Plamienia po syntetycznym progesteronie - czy wszystko jest w porządku?
Witam,
o synka staraliśmy się 7 m-cy, nigdy nie miałam nieregularnych cykli tj. 33-35 dni. Po porodzie cc, po połogu i po ponad rocznym karmieniu piersią przyszedł pierwszy okres. Od tego czasu nie było regularności w cyklach, ale jak pytałam ginekologa, twierdził, że wszystko musi wrócić do normy.
Po roku miałam znowu strasznie długie cykle i lekarz przepisał mi Y**** (tabletki antykoncepcyjne) na ich regulacje. Brałam według zaleceń i faktycznie unormowała mi przyjście okresu. Ale brałam ją tylko miesiąc. Tak kazał lekarz. Potem moje cykle trwały 50-70 dni. Lekarz kazał mi brać d****** (syntetyczny analog progesteronu) przez 3 cykle. Dodam tylko, że w tym czasie dojrzeliśmy do myśli, żeby starać się o dzidzie po raz kolejny.
Jak zażywałam d****** (syntetyczny analog progesteronu) wszystko było dobrze. Po odstawieniu wszystko znowu się rozstroiło. Pojawiły się brązowe plamienia przez cały cykl, albo na 2 tyg. przed okresem. Stwierdzono u mnie niedomogę ciałka żółtego i w ogóle brak owulacji. Od 3 cykli biorę c***** (lek wspomagający owulację). Pęcherzyki owszem, tworzą się, ale nie ma dominującego i nie pękają.

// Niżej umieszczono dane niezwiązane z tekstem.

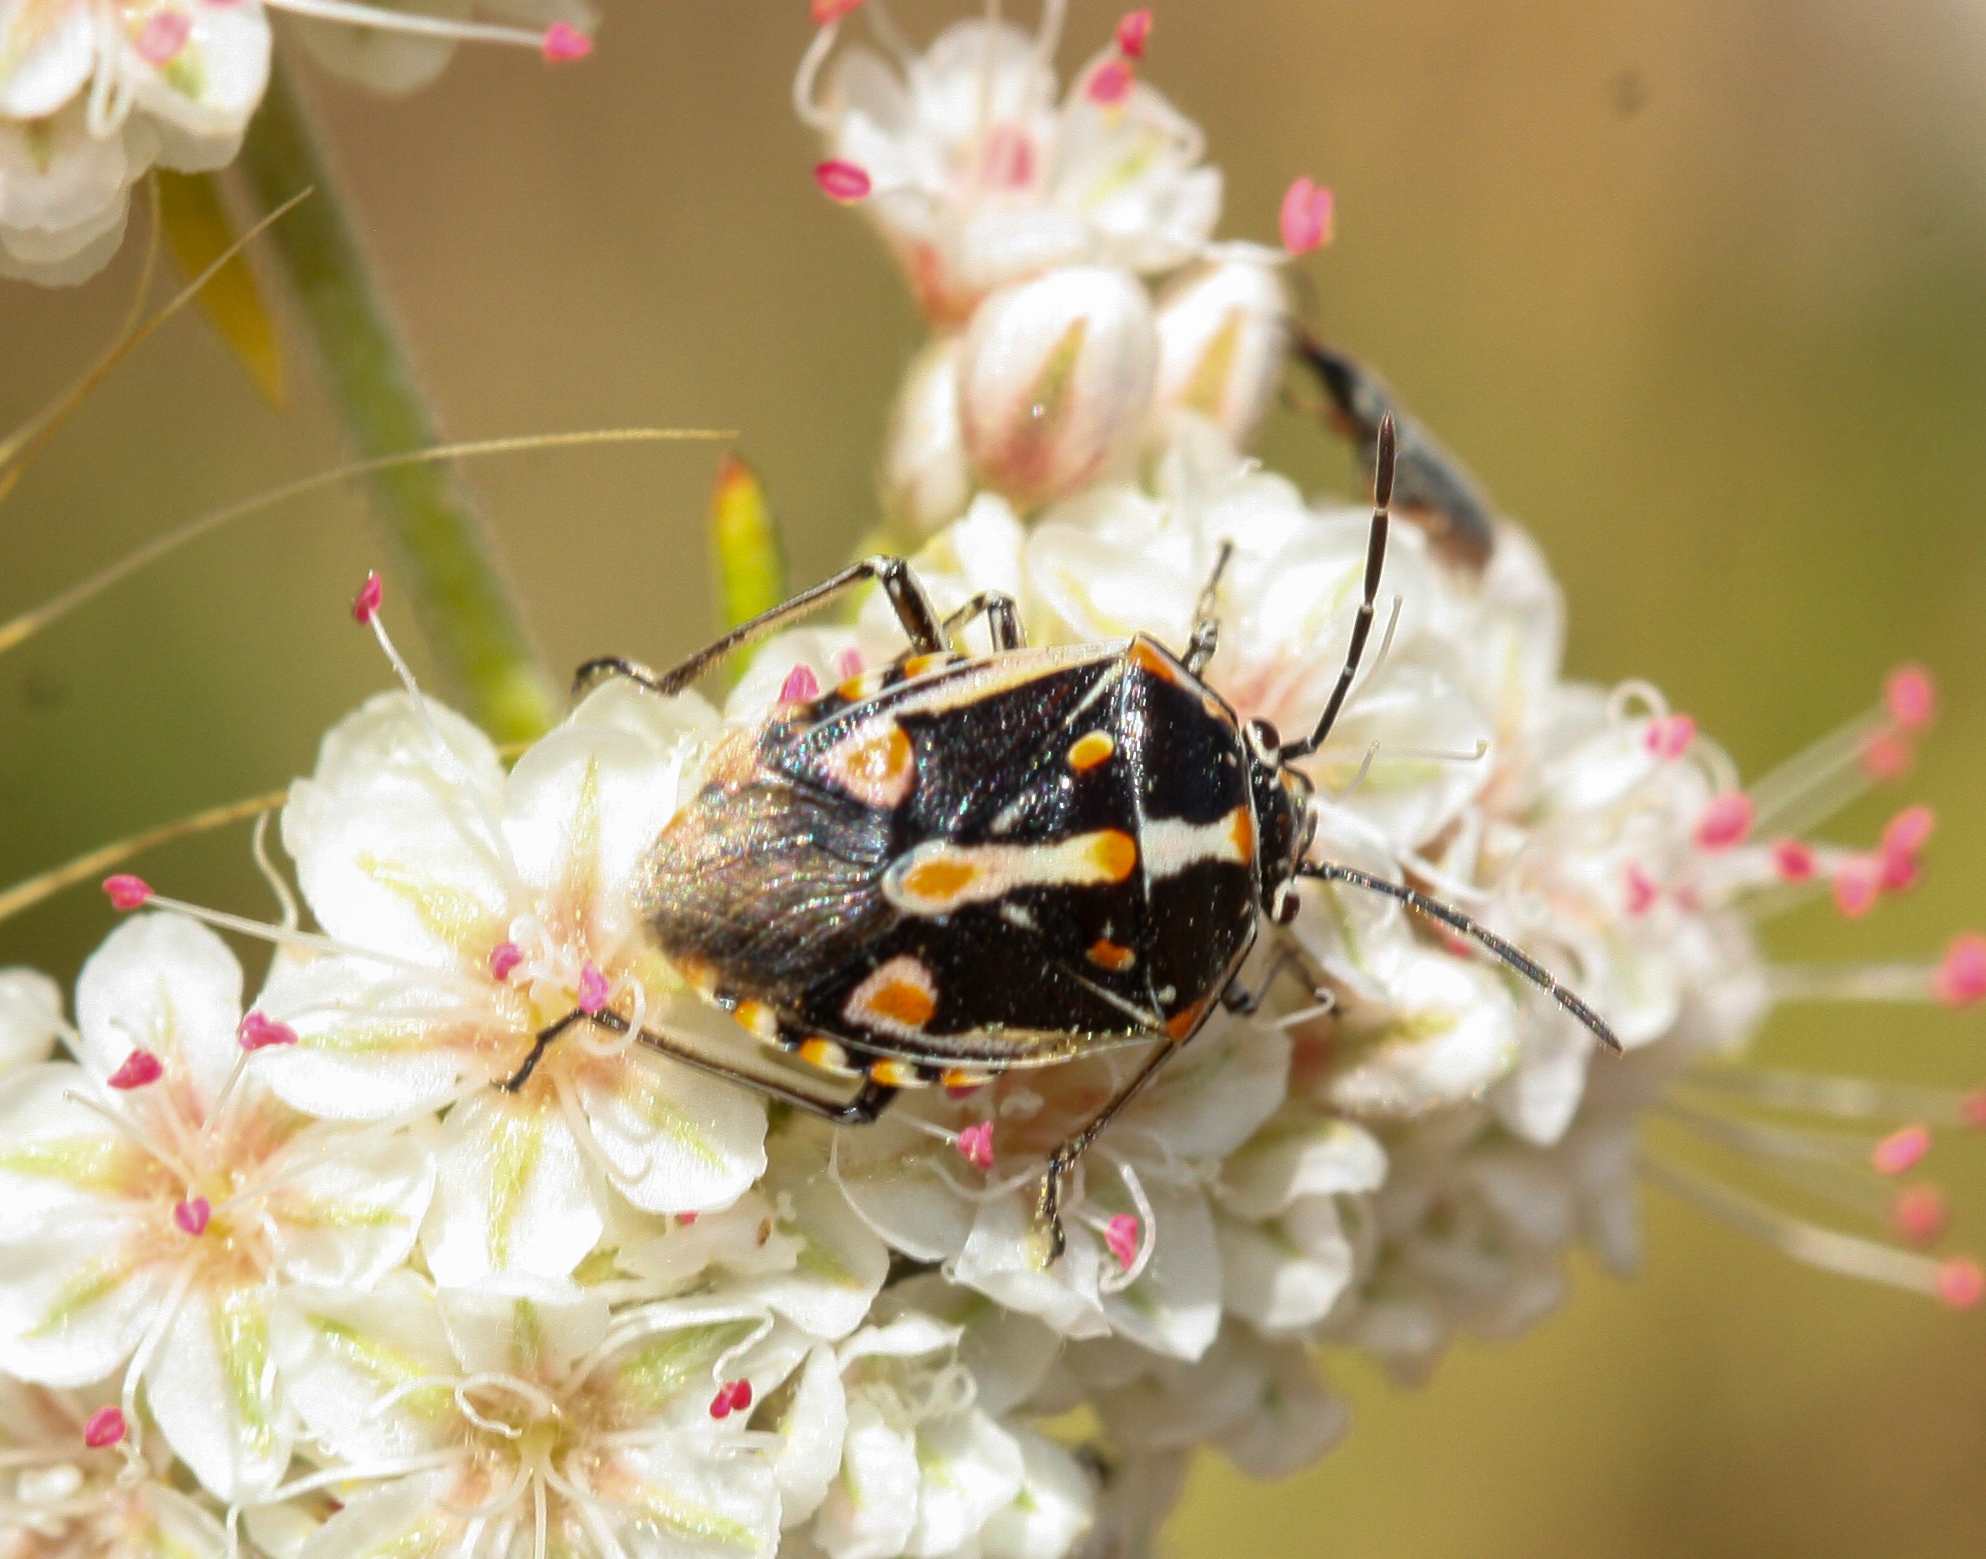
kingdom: Animalia
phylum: Arthropoda
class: Insecta
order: Hemiptera
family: Pentatomidae
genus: Bagrada
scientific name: Bagrada hilaris
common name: Bagrada bug
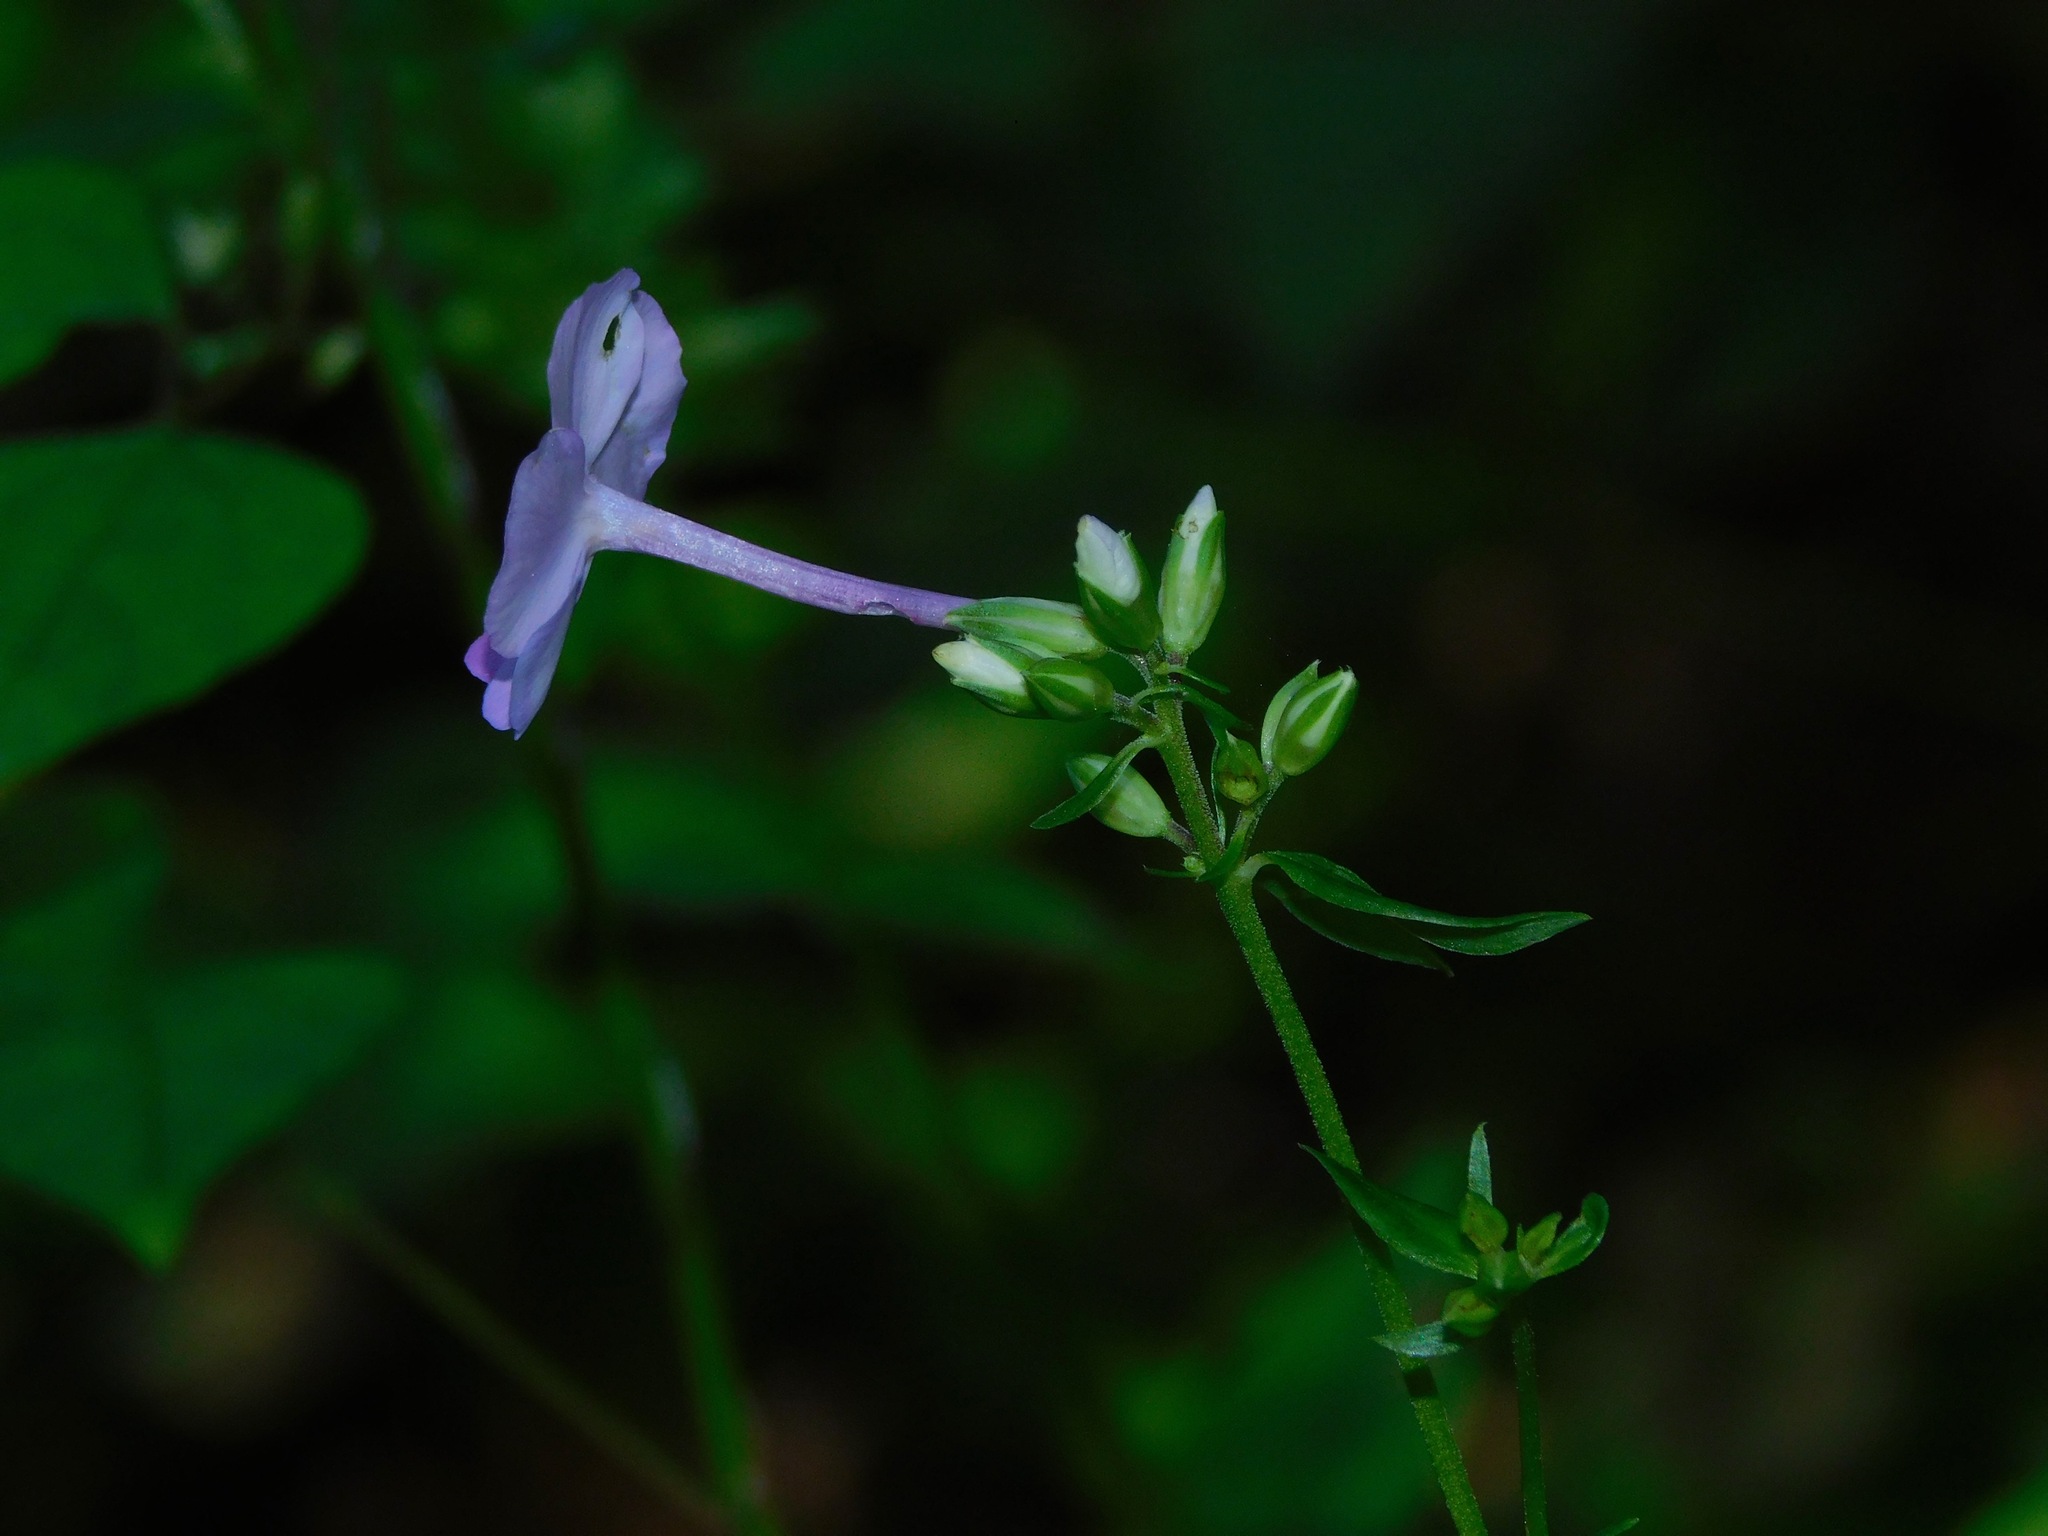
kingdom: Plantae
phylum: Tracheophyta
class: Magnoliopsida
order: Ericales
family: Polemoniaceae
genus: Phlox
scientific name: Phlox carolina
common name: Thick-leaf phlox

Ginekolog mówi, że jeszcze spróbujemy 2 cykle z c***** (lek wspomagający owulację). Zaczęłam mierzyć ptc i w tym cyklu okazało się, że skok był, monitoring też potwierdził owu. Ginekolog kazał brać luteine przez kolejne 10 dni. Zaczęłam i po 4 dniach od brania zaczęły się brązowe plamienia zmieniające się czasami w normalne plamienia. No i mam pytanie, czy mam zacząć się martwić, czy jest to normalne? Mam brać l***** (syntetyczny progesteron) dalej, czy zaprzestać, czy zwiększyć dawkę? Biorę 2x1. I jeszcze jedno, czy jest jakiś lek, który "pomaga" odbyć się owulacji?
Pozdrawiam serdecznie!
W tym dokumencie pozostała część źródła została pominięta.